▶ **ТЕКСТ ДЛЯ ЧТЕНИЯ**:
____

Пол – теплая, темная, неконтролируемая, не зависящая от правил, придуманных людьми, стихия. Теплота и холод постоянно противопоставляются в рассказе, но не в привычной паре «жизнь и смерть». И тепло, и холод соединяются как с идеей смерти, так и с концептом бессмертия, вечности:

…холод высвечивал то, что навсегда останется: конструкция стола, стульев, вилок, ножей, конструкция-скелет человека, а теплота, обволакивающая нас, – теплота плоти, крови, страстей, смеха, мыслей – уходила в покрытые изморозью трубы вечности, тяжко копилась и превращалась в общую концентрированную теплоту – я видела две вечности. Все то главное, что было в нас, должно было уйти в безликую сконцентрированную теплоту, оставив вечным то, что в нас было неглавным: проволоку волос, череп, оскал черепа, и этот уход не был простым уходом, а был ритуалом, был танцем, в котором я, несмотря на свое всевидение, неизбежно должна была участвовать…125

Кроме холодной вечности «конструкций» есть теплая, природная вечность, связанная с полом, плотью, которая, умирая, трансформируется в другую природную субстанцию, в другую плоть. Пол – вне рода (гендера), это не мужское или женское – это ОНО. Однако гендерный момент всё же появляется, когда речь идет о памяти; родовая память семиотизируется через слова женского рода:

Он не знал, этот парень, что я чувствовала в себе одну вещь, которую ум мой, ослепленный увиденным, никогда не знал и не чувствовал. Он не знал, этот парень, что кроме ледяной вечности конструкций и теплой вечности, шибающей в нос крепким спрессованным потом миллиардов подмышек и пахов, есть третья вечность.

И я чувствовала через мысли свои и характер, через лицо свое и глаза, через улыбку и походку – эту вечность: в себе я хранила моих предков и бережно, как вечный плод, носила в себе. Они жили во мне, как в общежитии, каждый в своей клетушке, часто чужие и враждебные друг другу, как свекровь и невестка, но мне они были родные все, как свекровь – бабушка, невестка – мать, и я была будто комендантом в этом общежитии, где все жильцы родные. Я все помнила, не памятью, а собой, и так жила, будто была и будто меня не было, и неизвестно было, что мое, а что не мое, меня не хватало, чтобы постичь себя, потому что меня, одной-единственной, – не было. Так было сложно жить, но не одиноко126.

____

▶ **ЗАДАНИЯ**:
• 1. Выпишите из текста для чтения фрагмент, начиная со слов «Кроме холодной вечности» и заканчивая словами «есть третья вечность.».
• 2. Через слова какого рода, согласно тексту для чтения, семиотизируется родовая память?

____

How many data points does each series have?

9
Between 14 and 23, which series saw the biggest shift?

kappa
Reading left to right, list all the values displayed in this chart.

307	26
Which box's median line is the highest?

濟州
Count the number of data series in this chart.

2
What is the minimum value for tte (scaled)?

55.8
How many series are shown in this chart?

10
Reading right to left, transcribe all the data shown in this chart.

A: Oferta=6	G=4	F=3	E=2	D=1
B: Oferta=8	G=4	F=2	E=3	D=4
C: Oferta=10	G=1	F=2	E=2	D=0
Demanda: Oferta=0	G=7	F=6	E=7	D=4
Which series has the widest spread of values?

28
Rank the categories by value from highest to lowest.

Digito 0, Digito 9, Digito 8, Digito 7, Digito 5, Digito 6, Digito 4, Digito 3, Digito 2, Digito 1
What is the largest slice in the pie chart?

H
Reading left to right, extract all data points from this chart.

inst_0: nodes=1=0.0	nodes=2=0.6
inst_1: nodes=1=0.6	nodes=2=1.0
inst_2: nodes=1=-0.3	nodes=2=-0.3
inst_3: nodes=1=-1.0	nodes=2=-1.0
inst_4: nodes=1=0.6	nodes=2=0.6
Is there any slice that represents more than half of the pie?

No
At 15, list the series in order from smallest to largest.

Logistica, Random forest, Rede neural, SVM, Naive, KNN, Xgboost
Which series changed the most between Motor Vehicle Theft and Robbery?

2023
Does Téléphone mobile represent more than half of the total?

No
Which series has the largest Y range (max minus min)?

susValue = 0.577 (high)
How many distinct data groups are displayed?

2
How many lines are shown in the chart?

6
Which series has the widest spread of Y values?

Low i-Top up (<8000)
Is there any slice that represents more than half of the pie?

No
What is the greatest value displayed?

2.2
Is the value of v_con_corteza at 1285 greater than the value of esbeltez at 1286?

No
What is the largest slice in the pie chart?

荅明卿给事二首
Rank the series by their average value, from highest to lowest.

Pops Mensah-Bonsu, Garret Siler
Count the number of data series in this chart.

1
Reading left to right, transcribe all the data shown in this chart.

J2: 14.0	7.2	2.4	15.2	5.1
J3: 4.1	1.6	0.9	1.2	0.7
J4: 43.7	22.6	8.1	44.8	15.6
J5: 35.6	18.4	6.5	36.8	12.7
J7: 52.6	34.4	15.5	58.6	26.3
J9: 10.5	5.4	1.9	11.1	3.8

____

▶ **ОТВЕТЫ К ЗАДАНИЯМ**:
• 1.
Кроме холодной вечности «конструкций» есть теплая, природная вечность, связанная с полом, плотью, которая, умирая, трансформируется в другую природную субстанцию, в другую плоть. Пол – вне рода (гендера), это не мужское или женское – это ОНО. Однако гендерный момент всё же появляется, когда речь идет о памяти; родовая память семиотизируется через слова женского рода:

Он не знал, этот парень, что я чувствовала в себе одну вещь, которую ум мой, ослепленный увиденным, никогда не знал и не чувствовал. Он не знал, этот парень, что кроме ледяной вечности конструкций и теплой вечности, шибающей в нос крепким спрессованным потом миллиардов подмышек и пахов, есть третья вечность.

• 2. Через слова женского рода.